A ocasião serviu, ainda, para ambos os lados saudarem o lançamento da iniciativa “IA para o Desen- volvimento” dos Emirados Árabes Unidos, orçada em 1 bilião de dólares, valor anunciado na Cimeira de Líderes do G20, em Joanesburgo, em Novembro de 2025, e afirmaram o seu potencial para apoiar as prioridades de desenvolvimento de África, por meio da inovação e da transformação digital.

Mahmoud Ali Youssouf e Sheikh Shakhboot bin Nahyan Al Nahyan trocaram pontos de vista sobre a dinâmica da paz e da segurança no Corno de África, sublinhando a estreita interdependência entre a estabilidade daquela região e a segurança no Golfo Arábico, sobretudo no que diz respeito à segurança marítima e à prosperidade regional.

Em relação à situação reinante no Sudão, ambos os lados enfatizaram a necessidade de uma trégua humanitária imediata e incondicional, um cessar-fogo permanente, acesso humanitário irrestrito em todo o país, responsabilização por vio-lações do Direito Internacional Humanitário e o estabelecimento de um governo independente liderado por civis, que reflicta as aspirações do povo sudanês.

A Comissão da União Africana e os Emirados Árabes Unidos recordaram a declaração conjunta emitida pela Comissão da União Africana e pela Autoridade Intergovernamental para o Desenvolvimento (IGAD), um bloco comercial de oito países africanos, em Setembro de 2025.

As partes lembraram, também, que a Conferência Humanitária de Alto Nível convocada à margem da Cimeira da União Africana, em Fevereiro de 2025, saudaram os esforços regionais e internacionais para enfrentar a crise hu- manitária e condenaram as atrocidades cometidas contra civis pelas partes em conflito. As duas individualidades reafirmaram o apoio à integridade territorial e à unidade do Sudão, bem como a necessidade imperativa de uma solução pacífica. 

A questão da Somália foi outro tema abordado durante o encontro. Sobre este assunto, as partes reafirmaram apoio à soberania, integridade territorial, segurança e estabilidade daquele país. 

A ocupação das três ilhas dos Emirados Árabes Unidos (Grande Tunb, Pequena Tunb e Abu Musa) pelo Irão foi outro tema abordado.

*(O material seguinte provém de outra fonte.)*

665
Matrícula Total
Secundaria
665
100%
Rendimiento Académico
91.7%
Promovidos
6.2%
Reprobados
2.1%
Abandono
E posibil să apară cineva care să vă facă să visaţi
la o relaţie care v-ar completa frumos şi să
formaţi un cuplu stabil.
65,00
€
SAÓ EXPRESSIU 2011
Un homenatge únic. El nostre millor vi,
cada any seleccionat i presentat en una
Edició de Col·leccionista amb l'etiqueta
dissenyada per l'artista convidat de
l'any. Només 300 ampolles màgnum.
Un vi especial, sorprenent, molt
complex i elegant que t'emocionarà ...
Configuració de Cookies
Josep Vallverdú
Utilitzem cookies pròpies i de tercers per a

Sobre este particular, ambos os lados consideraram a acção uma violação da soberania dos Emirados Árabes Unidos e dos princípios da Carta das Nações Unidas. Reiteraram, por isso, o seu apoio ao apelo dos Emirados Árabes Unidos para uma resolução pacífica da disputa sobre as três ilhas, em conformidade com o Direito Internacional, inclusive por meio de negociações bilaterais ou do Tribunal Internacional de Justiça. 

Tendo como pano de fundo o tema da UA para 2026 sobre água e saneamento, as partes destacaram a Conferência das Nações Unidas sobre a Água de 2026, que será co-organizada pelos Emirados Árabes Unidos e pelo Senegal, como uma oportunidade fundamental para impulsionar a acção global em prol da resiliência hídrica.

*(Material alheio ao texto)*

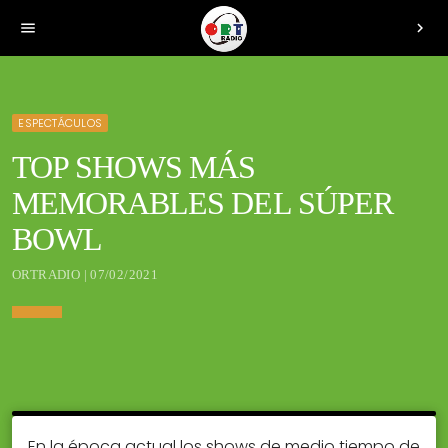
menu
chevron_right
ESPECTÁCULOS
TOP SHOWS MÁS
MEMORABLES DEL SÚPER
BOWL
ORTRADIO | 07/02/2021
En la época actual los shows de medio tiempo de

UMA INICIATIVA CHAVE DA UA PARA ACABAR COM OS CONFLITOS

Silenciar as Armas em 2030 é uma iniciativa chave da União Africana, parte da Agenda 2063, que tem como objectivo acabar com os conflitos no continente através da paz, segurança e do desarmamento, com foco na erradicação do terrorismo, no controlo de armas ilícitas e na reintegração de ex-combatentes, como evidenciado pelas discussões e acções em países como Moçambique. 

A iniciativa consiste num Roteiro Mestre, que constitui um plano estratégico da UA com medidas práticas para alcançar a paz duradoura em África até 2030, assim como a prioridade continental, um dos principais objectivos da Agenda 2063 da União Africana, “A África que Queremos”. 

A iniciativa tem, ainda, como focos o combate ao terrorismo e extremismo, através dos quais aborda as causas dos conflitos e a proliferação de grupos armados, como o terrorismo em Moçambique. 

Em resumo, “Silenciar as Armas em 2030” é um ambicioso esforço africano para construir um continente pacífico, mas enfrenta desafios complexos de governação, segurança e desenvolvimento.